Brief
Set down each entry below exactly as it stands.

(Transcribed page contents)
******

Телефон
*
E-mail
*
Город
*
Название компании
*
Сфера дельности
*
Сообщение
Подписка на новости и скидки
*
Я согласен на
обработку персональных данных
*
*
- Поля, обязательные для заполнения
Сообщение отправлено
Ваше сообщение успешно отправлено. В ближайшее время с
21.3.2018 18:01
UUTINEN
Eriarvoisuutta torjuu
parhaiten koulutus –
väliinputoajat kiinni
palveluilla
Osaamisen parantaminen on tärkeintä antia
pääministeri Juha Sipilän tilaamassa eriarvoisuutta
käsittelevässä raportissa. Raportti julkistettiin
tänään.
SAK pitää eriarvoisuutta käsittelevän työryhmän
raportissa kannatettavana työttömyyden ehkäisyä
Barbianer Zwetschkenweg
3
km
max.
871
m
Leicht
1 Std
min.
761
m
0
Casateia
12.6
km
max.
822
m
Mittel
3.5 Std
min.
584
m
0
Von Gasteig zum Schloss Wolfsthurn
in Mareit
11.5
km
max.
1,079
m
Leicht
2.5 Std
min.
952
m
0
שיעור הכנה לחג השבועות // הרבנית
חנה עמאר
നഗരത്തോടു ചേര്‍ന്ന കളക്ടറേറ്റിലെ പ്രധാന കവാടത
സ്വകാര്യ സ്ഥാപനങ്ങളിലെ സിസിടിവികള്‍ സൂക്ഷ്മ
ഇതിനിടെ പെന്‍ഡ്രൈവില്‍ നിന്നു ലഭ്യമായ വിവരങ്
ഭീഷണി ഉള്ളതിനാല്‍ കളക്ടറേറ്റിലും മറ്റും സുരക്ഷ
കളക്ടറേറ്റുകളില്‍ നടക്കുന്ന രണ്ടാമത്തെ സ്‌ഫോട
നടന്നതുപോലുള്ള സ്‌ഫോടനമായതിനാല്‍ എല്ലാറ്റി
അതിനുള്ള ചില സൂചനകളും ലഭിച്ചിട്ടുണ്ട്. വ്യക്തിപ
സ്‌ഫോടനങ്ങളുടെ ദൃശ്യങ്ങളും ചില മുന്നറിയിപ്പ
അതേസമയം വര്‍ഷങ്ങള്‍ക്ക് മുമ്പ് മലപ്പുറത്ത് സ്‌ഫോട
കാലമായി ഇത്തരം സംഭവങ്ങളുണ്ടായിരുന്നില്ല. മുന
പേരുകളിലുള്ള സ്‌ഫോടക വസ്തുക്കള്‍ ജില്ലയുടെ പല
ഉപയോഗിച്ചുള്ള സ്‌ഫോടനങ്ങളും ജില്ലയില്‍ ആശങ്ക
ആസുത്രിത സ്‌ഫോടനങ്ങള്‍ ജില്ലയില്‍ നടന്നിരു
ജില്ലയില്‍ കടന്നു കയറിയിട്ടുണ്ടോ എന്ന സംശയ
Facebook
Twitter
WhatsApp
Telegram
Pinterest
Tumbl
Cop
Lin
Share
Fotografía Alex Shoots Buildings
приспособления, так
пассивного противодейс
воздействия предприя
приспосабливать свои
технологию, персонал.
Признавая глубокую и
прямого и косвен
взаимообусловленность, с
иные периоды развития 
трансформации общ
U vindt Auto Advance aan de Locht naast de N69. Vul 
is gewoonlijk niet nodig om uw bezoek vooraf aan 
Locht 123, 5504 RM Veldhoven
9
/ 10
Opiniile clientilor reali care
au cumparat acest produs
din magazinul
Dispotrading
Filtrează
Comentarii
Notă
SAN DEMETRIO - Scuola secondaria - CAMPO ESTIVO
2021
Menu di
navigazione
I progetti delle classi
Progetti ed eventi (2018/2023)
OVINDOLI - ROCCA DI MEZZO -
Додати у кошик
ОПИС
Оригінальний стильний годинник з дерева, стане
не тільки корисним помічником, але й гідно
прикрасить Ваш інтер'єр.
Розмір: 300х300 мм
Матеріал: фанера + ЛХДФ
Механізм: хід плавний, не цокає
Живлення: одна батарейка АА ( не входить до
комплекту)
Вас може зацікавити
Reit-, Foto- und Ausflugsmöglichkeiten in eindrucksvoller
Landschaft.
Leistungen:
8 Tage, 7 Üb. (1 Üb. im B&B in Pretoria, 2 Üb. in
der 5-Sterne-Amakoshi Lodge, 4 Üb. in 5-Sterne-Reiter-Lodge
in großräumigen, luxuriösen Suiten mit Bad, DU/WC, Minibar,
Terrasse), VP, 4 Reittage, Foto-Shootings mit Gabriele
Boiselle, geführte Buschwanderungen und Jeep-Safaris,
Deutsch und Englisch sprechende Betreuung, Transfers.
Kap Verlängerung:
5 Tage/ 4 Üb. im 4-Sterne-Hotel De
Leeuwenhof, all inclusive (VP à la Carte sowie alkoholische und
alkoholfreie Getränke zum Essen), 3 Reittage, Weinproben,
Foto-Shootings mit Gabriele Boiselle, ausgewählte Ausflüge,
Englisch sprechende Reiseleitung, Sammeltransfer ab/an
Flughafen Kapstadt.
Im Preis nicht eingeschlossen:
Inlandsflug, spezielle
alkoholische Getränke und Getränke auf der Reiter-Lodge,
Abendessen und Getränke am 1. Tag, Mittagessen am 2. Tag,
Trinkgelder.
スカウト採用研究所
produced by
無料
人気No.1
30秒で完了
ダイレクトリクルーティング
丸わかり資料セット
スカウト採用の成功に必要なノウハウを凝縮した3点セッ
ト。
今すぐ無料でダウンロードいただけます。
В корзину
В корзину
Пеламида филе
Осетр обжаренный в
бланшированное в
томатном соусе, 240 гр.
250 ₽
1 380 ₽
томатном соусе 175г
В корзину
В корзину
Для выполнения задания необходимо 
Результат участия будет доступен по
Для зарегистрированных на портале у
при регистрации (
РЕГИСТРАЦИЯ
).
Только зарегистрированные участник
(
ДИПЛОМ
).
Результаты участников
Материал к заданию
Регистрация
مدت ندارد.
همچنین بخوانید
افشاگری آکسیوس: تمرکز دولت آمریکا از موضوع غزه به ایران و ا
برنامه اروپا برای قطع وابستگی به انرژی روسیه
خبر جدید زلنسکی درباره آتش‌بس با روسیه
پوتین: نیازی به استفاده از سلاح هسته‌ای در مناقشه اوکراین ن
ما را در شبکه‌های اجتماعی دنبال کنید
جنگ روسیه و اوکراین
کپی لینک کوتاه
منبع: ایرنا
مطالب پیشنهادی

******

Exercise response
Телефон
*
E-mail
*
Город
*
Название компании
*
Сфера дельности
*
Сообщение
Подписка на новости и скидки
*
Я согласен на
обработку персональных данных
*
*
- Поля, обязательные для заполнения
Сообщение отправлено
Ваше сообщение успешно отправлено. В ближайшее время с
21.3.2018 18:01
UUTINEN
Eriarvoisuutta torjuu
parhaiten koulutus –
väliinputoajat kiinni
palveluilla
Osaamisen parantaminen on tärkeintä antia
pääministeri Juha Sipilän tilaamassa eriarvoisuutta
käsittelevässä raportissa. Raportti julkistettiin
tänään.
SAK pitää eriarvoisuutta käsittelevän työryhmän
raportissa kannatettavana työttömyyden ehkäisyä
Barbianer Zwetschkenweg
3
km
max.
871
m
Leicht
1 Std
min.
761
m
0
Casateia
12.6
km
max.
822
m
Mittel
3.5 Std
min.
584
m
0
Von Gasteig zum Schloss Wolfsthurn
in Mareit
11.5
km
max.
1,079
m
Leicht
2.5 Std
min.
952
m
0
שיעור הכנה לחג השבועות // הרבנית
חנה עמאר
നഗരത്തോടു ചേര്‍ന്ന കളക്ടറേറ്റിലെ പ്രധാന കവാടത
സ്വകാര്യ സ്ഥാപനങ്ങളിലെ സിസിടിവികള്‍ സൂക്ഷ്മ
ഇതിനിടെ പെന്‍ഡ്രൈവില്‍ നിന്നു ലഭ്യമായ വിവരങ്
ഭീഷണി ഉള്ളതിനാല്‍ കളക്ടറേറ്റിലും മറ്റും സുരക്ഷ
കളക്ടറേറ്റുകളില്‍ നടക്കുന്ന രണ്ടാമത്തെ സ്‌ഫോട
നടന്നതുപോലുള്ള സ്‌ഫോടനമായതിനാല്‍ എല്ലാറ്റി
അതിനുള്ള ചില സൂചനകളും ലഭിച്ചിട്ടുണ്ട്. വ്യക്തിപ
സ്‌ഫോടനങ്ങളുടെ ദൃശ്യങ്ങളും ചില മുന്നറിയിപ്പ
അതേസമയം വര്‍ഷങ്ങള്‍ക്ക് മുമ്പ് മലപ്പുറത്ത് സ്‌ഫോട
കാലമായി ഇത്തരം സംഭവങ്ങളുണ്ടായിരുന്നില്ല. മുന
പേരുകളിലുള്ള സ്‌ഫോടക വസ്തുക്കള്‍ ജില്ലയുടെ പല
ഉപയോഗിച്ചുള്ള സ്‌ഫോടനങ്ങളും ജില്ലയില്‍ ആശങ്ക
ആസുത്രിത സ്‌ഫോടനങ്ങള്‍ ജില്ലയില്‍ നടന്നിരു
ജില്ലയില്‍ കടന്നു കയറിയിട്ടുണ്ടോ എന്ന സംശയ
Facebook
Twitter
WhatsApp
Telegram
Pinterest
Tumbl
Cop
Lin
Share
Fotografía Alex Shoots Buildings
приспособления, так
пассивного противодейс
воздействия предприя
приспосабливать свои
технологию, персонал.
Признавая глубокую и
прямого и косвен
взаимообусловленность, с
иные периоды развития 
трансформации общ
U vindt Auto Advance aan de Locht naast de N69. Vul 
is gewoonlijk niet nodig om uw bezoek vooraf aan 
Locht 123, 5504 RM Veldhoven
9
/ 10
Opiniile clientilor reali care
au cumparat acest produs
din magazinul
Dispotrading
Filtrează
Comentarii
Notă
SAN DEMETRIO - Scuola secondaria - CAMPO ESTIVO
2021
Menu di
navigazione
I progetti delle classi
Progetti ed eventi (2018/2023)
OVINDOLI - ROCCA DI MEZZO -
Додати у кошик
ОПИС
Оригінальний стильний годинник з дерева, стане
не тільки корисним помічником, але й гідно
прикрасить Ваш інтер'єр.
Розмір: 300х300 мм
Матеріал: фанера + ЛХДФ
Механізм: хід плавний, не цокає
Живлення: одна батарейка АА ( не входить до
комплекту)
Вас може зацікавити
Reit-, Foto- und Ausflugsmöglichkeiten in eindrucksvoller
Landschaft.
Leistungen:
8 Tage, 7 Üb. (1 Üb. im B&B in Pretoria, 2 Üb. in
der 5-Sterne-Amakoshi Lodge, 4 Üb. in 5-Sterne-Reiter-Lodge
in großräumigen, luxuriösen Suiten mit Bad, DU/WC, Minibar,
Terrasse), VP, 4 Reittage, Foto-Shootings mit Gabriele
Boiselle, geführte Buschwanderungen und Jeep-Safaris,
Deutsch und Englisch sprechende Betreuung, Transfers.
Kap Verlängerung:
5 Tage/ 4 Üb. im 4-Sterne-Hotel De
Leeuwenhof, all inclusive (VP à la Carte sowie alkoholische und
alkoholfreie Getränke zum Essen), 3 Reittage, Weinproben,
Foto-Shootings mit Gabriele Boiselle, ausgewählte Ausflüge,
Englisch sprechende Reiseleitung, Sammeltransfer ab/an
Flughafen Kapstadt.
Im Preis nicht eingeschlossen:
Inlandsflug, spezielle
alkoholische Getränke und Getränke auf der Reiter-Lodge,
Abendessen und Getränke am 1. Tag, Mittagessen am 2. Tag,
Trinkgelder.
スカウト採用研究所
produced by
無料
人気No.1
30秒で完了
ダイレクトリクルーティング
丸わかり資料セット
スカウト採用の成功に必要なノウハウを凝縮した3点セッ
ト。
今すぐ無料でダウンロードいただけます。
В корзину
В корзину
Пеламида филе
Осетр обжаренный в
бланшированное в
томатном соусе, 240 гр.
250 ₽
1 380 ₽
томатном соусе 175г
В корзину
В корзину
Для выполнения задания необходимо 
Результат участия будет доступен по
Для зарегистрированных на портале у
при регистрации (
РЕГИСТРАЦИЯ
).
Только зарегистрированные участник
(
ДИПЛОМ
).
Результаты участников
Материал к заданию
Регистрация
مدت ندارد.
همچنین بخوانید
افشاگری آکسیوس: تمرکز دولت آمریکا از موضوع غزه به ایران و ا
برنامه اروپا برای قطع وابستگی به انرژی روسیه
خبر جدید زلنسکی درباره آتش‌بس با روسیه
پوتین: نیازی به استفاده از سلاح هسته‌ای در مناقشه اوکراین ن
ما را در شبکه‌های اجتماعی دنبال کنید
جنگ روسیه و اوکراین
کپی لینک کوتاه
منبع: ایرنا
مطالب پیشنهادی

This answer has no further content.